The current rate of change of salinity in freshwater ecosystems may be much faster than freshwater biota can evolve or adapt. Although lowland river biota may have mechanisms that allow survival during periods of extreme salt concentrations, upland rivers potentially have experienced lower natural variation in salinity and therefore biota in these systems may be less salt-tolerant. Induced changes in salinity in upland systems may be too rapid for taxa to adapt, suggesting that freshwater taxa may be lost and communities will become dominated by salt-tolerant taxa. Pulses of salt into freshwater ecosystems will influence survival of a range of biota and although such increases in salt may be rapid and short-lived, the consequences to the freshwater biota are unknown.
We need to know how salinity changes ecosystem functioning through alteration of biotic and abiotic processes: do changes to ecological processes change community composition? Managers need to know more about the relationship between flow patterns, salt concentrations and environmental damage to predict t consequences of management actions. How a combination of changes in flow and salt affect river and wetland communities is also relevant to management predictions. We have many systems that are naturally variable in both salinity and hydrology, yet we do not know how increasing salinity will affect the biota or ecosystem integrity. Linking salinity levels directly to mortality or recruitment potential of aquatic biota is not sufficient to predict the outcome of increasing salinity on freshwater ecosystems. Second- and third-order effects must also be taken into account in describing the full effect of salinity on aquatic ecosystems. Of particular interest are the effects of increasing salinity on primary and secondary production, nutrient dynamics and food-web structure.
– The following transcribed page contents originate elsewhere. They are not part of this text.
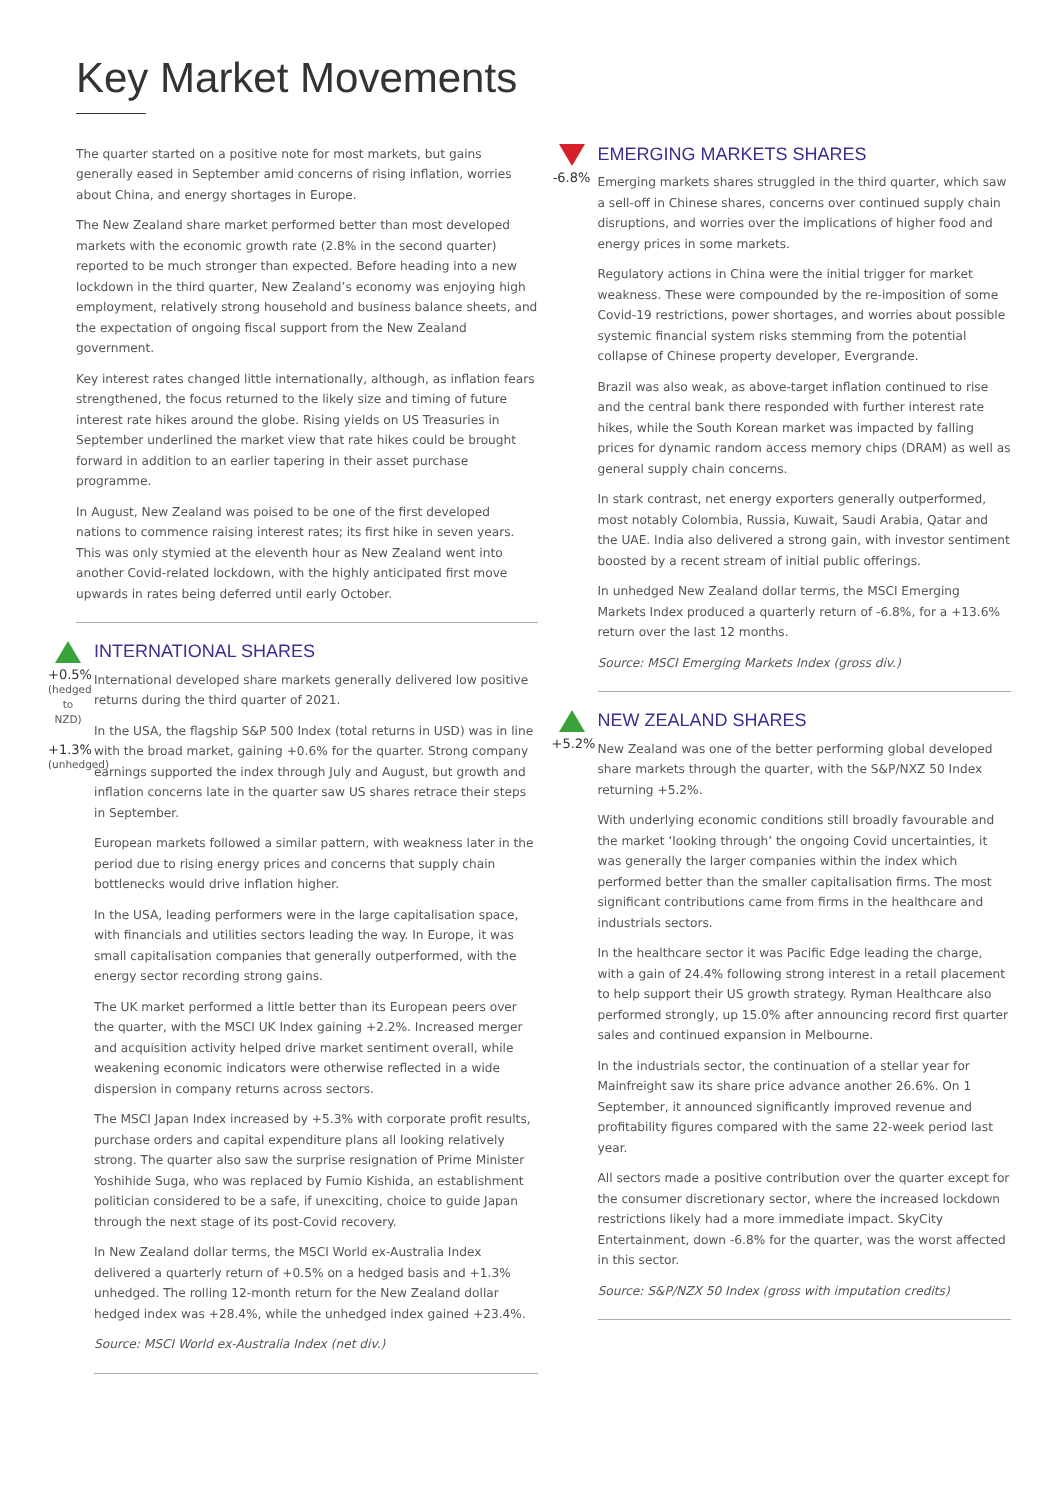Key Market Movements
The quarter started on a positive note for most markets, but gains generally eased in September amid concerns of rising inflation, worries about China, and energy shortages in Europe.
The New Zealand share market performed better than most developed markets with the economic growth rate (2.8% in the second quarter) reported to be much stronger than expected. Before heading into a new lockdown in the third quarter, New Zealand’s economy was enjoying high employment, relatively strong household and business balance sheets, and the expectation of ongoing fiscal support from the New Zealand government.
Key interest rates changed little internationally, although, as inflation fears strengthened, the focus returned to the likely size and timing of future interest rate hikes around the globe. Rising yields on US Treasuries in September underlined the market view that rate hikes could be brought forward in addition to an earlier tapering in their asset purchase programme.
In August, New Zealand was poised to be one of the first developed nations to commence raising interest rates; its first hike in seven years. This was only stymied at the eleventh hour as New Zealand went into another Covid-related lockdown, with the highly anticipated first move upwards in rates being deferred until early October.
+0.5%
(hedged to NZD)
+1.3%
(unhedged)
INTERNATIONAL SHARES
International developed share markets generally delivered low positive returns during the third quarter of 2021.
In the USA, the flagship S&P 500 Index (total returns in USD) was in line with the broad market, gaining +0.6% for the quarter. Strong company earnings supported the index through July and August, but growth and inflation concerns late in the quarter saw US shares retrace their steps in September.
European markets followed a similar pattern, with weakness later in the period due to rising energy prices and concerns that supply chain bottlenecks would drive inflation higher.
In the USA, leading performers were in the large capitalisation space, with financials and utilities sectors leading the way. In Europe, it was small capitalisation companies that generally outperformed, with the energy sector recording strong gains.
The UK market performed a little better than its European peers over the quarter, with the MSCI UK Index gaining +2.2%. Increased merger and acquisition activity helped drive market sentiment overall, while weakening economic indicators were otherwise reflected in a wide dispersion in company returns across sectors.
The MSCI Japan Index increased by +5.3% with corporate profit results, purchase orders and capital expenditure plans all looking relatively strong. The quarter also saw the surprise resignation of Prime Minister Yoshihide Suga, who was replaced by Fumio Kishida, an establishment politician considered to be a safe, if unexciting, choice to guide Japan through the next stage of its post-Covid recovery.
In New Zealand dollar terms, the MSCI World ex-Australia Index delivered a quarterly return of +0.5% on a hedged basis and +1.3% unhedged. The rolling 12-month return for the New Zealand dollar hedged index was +28.4%, while the unhedged index gained +23.4%.
Source: MSCI World ex-Australia Index (net div.)
-6.8%
EMERGING MARKETS SHARES
Emerging markets shares struggled in the third quarter, which saw a sell-off in Chinese shares, concerns over continued supply chain disruptions, and worries over the implications of higher food and energy prices in some markets.
Regulatory actions in China were the initial trigger for market weakness. These were compounded by the re-imposition of some Covid-19 restrictions, power shortages, and worries about possible systemic financial system risks stemming from the potential collapse of Chinese property developer, Evergrande.
Brazil was also weak, as above-target inflation continued to rise and the central bank there responded with further interest rate hikes, while the South Korean market was impacted by falling prices for dynamic random access memory chips (DRAM) as well as general supply chain concerns.
In stark contrast, net energy exporters generally outperformed, most notably Colombia, Russia, Kuwait, Saudi Arabia, Qatar and the UAE. India also delivered a strong gain, with investor sentiment boosted by a recent stream of initial public offerings.
In unhedged New Zealand dollar terms, the MSCI Emerging Markets Index produced a quarterly return of -6.8%, for a +13.6% return over the last 12 months.
Source: MSCI Emerging Markets Index (gross div.)
+5.2%
NEW ZEALAND SHARES
New Zealand was one of the better performing global developed share markets through the quarter, with the S&P/NXZ 50 Index returning +5.2%.
With underlying economic conditions still broadly favourable and the market ‘looking through’ the ongoing Covid uncertainties, it was generally the larger companies within the index which performed better than the smaller capitalisation firms. The most significant contributions came from firms in the healthcare and industrials sectors.
In the healthcare sector it was Pacific Edge leading the charge, with a gain of 24.4% following strong interest in a retail placement to help support their US growth strategy. Ryman Healthcare also performed strongly, up 15.0% after announcing record first quarter sales and continued expansion in Melbourne.
In the industrials sector, the continuation of a stellar year for Mainfreight saw its share price advance another 26.6%. On 1 September, it announced significantly improved revenue and profitability figures compared with the same 22-week period last year.
All sectors made a positive contribution over the quarter except for the consumer discretionary sector, where the increased lockdown restrictions likely had a more immediate impact. SkyCity Entertainment, down -6.8% for the quarter, was the worst affected in this sector.
Source: S&P/NZX 50 Index (gross with imputation credits)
Once we understand these interactions, links and the flow on consequences, managers and researchers will be in a better position to predict the condition of aquatic ecosystems under modified salinity and move towards focusing on effective rehabilitation. For example, the use of environmental water allocations (environmental flows) could be considered as a tool in managing salinity in aquatic ecosystems, once the relationships between hydrology, salinity and environmental damage are further delineated. Use of this relationship could enhance effective disposal of salt-contaminated water, with minimal damage to the environment.
If ecosystem health and salt can be related, then tools such as water allocations, river operation, engineering intervention and catchment management programs can be designed to manipulate salt lo ads to increase the health of aquatic ecosystems. Innovative experimental science, together with imaginative predictive management can work together to underpin salinity management issues on both broad and local scales.